Extracted data entries:
>>>
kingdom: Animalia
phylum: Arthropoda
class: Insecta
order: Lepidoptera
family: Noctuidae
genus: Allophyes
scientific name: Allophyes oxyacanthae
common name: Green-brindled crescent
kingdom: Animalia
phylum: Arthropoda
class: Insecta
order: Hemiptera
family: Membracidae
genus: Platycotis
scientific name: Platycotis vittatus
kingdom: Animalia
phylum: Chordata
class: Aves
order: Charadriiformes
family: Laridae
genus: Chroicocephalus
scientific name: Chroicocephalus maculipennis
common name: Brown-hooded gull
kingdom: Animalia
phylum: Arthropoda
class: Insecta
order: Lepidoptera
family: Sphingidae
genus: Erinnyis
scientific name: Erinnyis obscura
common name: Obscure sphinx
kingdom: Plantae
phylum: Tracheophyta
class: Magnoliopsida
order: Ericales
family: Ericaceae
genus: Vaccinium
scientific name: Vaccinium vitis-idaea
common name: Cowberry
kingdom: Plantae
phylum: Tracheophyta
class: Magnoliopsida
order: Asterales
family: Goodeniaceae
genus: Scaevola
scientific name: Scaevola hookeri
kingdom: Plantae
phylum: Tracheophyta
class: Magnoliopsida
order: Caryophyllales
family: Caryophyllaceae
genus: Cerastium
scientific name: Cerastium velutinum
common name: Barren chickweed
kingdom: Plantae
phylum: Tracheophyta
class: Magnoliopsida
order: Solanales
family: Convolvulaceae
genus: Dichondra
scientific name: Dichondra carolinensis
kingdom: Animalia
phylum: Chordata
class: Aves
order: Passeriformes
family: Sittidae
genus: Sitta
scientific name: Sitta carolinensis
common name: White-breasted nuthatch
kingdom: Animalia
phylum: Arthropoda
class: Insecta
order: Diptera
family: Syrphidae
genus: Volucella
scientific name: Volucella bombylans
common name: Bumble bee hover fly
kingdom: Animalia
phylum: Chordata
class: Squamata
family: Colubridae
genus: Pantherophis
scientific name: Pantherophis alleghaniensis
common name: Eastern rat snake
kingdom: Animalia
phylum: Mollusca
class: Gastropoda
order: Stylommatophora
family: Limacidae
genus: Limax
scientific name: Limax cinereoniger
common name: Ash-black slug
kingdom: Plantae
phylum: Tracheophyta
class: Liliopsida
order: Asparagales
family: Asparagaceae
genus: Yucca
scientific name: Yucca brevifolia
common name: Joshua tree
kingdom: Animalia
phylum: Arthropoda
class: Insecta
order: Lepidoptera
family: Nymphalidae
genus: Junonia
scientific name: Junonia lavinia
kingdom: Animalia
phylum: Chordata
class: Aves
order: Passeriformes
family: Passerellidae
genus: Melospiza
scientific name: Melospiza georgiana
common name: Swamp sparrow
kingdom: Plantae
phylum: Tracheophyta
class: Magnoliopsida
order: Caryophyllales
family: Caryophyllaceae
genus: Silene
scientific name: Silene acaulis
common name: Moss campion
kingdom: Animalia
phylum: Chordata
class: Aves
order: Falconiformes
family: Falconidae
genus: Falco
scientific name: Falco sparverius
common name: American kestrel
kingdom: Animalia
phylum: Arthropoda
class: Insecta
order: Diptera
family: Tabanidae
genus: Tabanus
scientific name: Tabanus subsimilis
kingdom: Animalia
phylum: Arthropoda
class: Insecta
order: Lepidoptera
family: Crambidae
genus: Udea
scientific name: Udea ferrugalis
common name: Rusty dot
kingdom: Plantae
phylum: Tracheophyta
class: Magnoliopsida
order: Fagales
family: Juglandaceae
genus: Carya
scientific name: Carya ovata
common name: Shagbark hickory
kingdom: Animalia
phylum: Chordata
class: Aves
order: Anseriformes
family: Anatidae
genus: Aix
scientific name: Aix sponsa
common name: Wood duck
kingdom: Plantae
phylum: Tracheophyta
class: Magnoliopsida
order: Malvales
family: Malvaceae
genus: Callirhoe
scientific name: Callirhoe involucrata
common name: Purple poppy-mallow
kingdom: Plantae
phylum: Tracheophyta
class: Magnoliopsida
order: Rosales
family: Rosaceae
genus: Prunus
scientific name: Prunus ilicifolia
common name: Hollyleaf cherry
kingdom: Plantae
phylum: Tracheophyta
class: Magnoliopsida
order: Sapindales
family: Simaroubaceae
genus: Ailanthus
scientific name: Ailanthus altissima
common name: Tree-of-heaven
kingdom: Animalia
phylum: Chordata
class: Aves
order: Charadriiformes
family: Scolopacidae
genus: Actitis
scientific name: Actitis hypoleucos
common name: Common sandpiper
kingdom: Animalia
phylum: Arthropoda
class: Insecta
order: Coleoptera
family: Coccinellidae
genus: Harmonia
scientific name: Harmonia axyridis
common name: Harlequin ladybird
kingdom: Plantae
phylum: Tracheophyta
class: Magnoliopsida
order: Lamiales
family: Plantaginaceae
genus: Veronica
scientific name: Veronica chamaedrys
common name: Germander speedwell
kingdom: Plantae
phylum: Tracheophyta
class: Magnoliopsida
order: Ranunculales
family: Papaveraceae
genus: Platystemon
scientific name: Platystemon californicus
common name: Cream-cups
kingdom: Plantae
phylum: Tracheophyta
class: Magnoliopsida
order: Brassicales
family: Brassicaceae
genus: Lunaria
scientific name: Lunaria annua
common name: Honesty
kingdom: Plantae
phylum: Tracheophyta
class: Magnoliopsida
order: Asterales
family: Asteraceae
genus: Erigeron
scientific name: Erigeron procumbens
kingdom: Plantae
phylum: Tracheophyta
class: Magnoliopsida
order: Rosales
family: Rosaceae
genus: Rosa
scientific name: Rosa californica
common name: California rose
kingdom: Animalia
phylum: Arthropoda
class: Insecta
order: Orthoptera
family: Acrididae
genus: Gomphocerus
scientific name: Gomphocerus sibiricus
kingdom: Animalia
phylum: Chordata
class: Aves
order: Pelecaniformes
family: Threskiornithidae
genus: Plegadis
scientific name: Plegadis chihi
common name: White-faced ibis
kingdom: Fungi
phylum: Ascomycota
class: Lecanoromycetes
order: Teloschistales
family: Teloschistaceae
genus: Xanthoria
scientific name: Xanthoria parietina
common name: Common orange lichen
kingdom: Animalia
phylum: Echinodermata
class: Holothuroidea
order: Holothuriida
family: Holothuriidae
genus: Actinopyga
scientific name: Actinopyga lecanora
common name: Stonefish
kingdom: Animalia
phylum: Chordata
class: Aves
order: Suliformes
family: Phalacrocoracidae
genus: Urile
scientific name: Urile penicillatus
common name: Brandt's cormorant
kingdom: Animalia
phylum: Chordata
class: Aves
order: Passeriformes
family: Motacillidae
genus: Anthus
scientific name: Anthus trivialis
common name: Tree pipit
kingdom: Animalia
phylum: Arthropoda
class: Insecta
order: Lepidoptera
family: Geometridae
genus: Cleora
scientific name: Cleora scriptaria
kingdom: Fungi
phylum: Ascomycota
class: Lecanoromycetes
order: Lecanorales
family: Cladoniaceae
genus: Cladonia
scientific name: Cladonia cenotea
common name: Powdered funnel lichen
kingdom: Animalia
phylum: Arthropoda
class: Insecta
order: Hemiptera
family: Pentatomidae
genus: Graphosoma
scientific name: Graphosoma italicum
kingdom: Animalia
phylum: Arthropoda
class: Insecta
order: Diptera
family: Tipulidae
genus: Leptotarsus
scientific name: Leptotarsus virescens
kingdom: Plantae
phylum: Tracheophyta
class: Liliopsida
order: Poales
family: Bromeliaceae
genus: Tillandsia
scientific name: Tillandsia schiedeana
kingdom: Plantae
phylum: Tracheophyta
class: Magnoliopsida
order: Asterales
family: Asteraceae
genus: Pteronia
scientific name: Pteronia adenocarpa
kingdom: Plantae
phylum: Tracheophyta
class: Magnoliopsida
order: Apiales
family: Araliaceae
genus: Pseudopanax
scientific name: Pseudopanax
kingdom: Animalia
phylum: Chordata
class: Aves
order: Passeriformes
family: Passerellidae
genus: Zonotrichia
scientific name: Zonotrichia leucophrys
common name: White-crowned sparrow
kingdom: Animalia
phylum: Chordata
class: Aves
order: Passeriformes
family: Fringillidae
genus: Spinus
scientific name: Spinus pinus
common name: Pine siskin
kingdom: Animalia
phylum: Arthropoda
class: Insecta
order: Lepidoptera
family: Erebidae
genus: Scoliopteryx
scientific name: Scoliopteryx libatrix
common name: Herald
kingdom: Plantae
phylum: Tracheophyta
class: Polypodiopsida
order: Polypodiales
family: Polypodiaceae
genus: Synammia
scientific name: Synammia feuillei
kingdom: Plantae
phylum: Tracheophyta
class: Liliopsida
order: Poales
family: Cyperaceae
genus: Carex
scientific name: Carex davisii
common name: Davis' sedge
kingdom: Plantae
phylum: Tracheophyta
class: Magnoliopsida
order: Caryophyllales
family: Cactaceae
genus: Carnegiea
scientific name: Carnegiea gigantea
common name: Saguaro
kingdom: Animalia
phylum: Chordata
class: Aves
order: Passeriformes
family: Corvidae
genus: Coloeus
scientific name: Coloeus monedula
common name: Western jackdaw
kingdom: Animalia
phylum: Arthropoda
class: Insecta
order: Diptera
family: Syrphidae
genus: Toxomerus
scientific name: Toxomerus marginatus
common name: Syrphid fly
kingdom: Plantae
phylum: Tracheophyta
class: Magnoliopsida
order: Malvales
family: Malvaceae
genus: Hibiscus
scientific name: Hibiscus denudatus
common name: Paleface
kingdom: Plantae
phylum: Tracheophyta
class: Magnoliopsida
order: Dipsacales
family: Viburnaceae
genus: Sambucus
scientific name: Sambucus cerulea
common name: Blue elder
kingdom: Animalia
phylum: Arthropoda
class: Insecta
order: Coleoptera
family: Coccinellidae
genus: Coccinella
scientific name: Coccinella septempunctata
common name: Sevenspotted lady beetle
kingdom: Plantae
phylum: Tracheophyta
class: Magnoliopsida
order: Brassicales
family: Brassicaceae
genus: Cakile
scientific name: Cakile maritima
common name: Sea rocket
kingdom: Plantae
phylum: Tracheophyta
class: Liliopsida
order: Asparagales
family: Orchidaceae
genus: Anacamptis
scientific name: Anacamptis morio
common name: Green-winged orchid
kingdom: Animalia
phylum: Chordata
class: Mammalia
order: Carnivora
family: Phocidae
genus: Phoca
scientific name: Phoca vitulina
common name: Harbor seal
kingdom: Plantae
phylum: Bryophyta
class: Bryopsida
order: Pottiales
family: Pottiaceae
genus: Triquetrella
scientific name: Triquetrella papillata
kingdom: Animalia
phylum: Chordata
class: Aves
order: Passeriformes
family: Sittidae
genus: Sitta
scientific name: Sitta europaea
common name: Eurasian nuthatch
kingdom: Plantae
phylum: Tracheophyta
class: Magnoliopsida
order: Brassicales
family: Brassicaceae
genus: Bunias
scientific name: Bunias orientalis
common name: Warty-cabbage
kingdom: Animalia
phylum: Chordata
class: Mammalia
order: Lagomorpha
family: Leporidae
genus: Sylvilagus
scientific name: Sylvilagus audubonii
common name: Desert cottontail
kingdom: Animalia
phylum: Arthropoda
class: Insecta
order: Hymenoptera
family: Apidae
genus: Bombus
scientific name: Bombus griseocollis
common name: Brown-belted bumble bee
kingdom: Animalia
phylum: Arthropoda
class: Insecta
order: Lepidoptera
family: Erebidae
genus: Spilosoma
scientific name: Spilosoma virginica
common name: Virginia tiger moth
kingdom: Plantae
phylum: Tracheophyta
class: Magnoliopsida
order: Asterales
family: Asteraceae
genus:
<<<
* SET TASK *
Pull out the lines starting at the beginning of the records and ending at the line that contains "family: Membracidae", and reproduce them word for word.

* WRITTEN SOLUTION *
kingdom: Animalia
phylum: Arthropoda
class: Insecta
order: Lepidoptera
family: Noctuidae
genus: Allophyes
scientific name: Allophyes oxyacanthae
common name: Green-brindled crescent
kingdom: Animalia
phylum: Arthropoda
class: Insecta
order: Hemiptera
family: Membracidae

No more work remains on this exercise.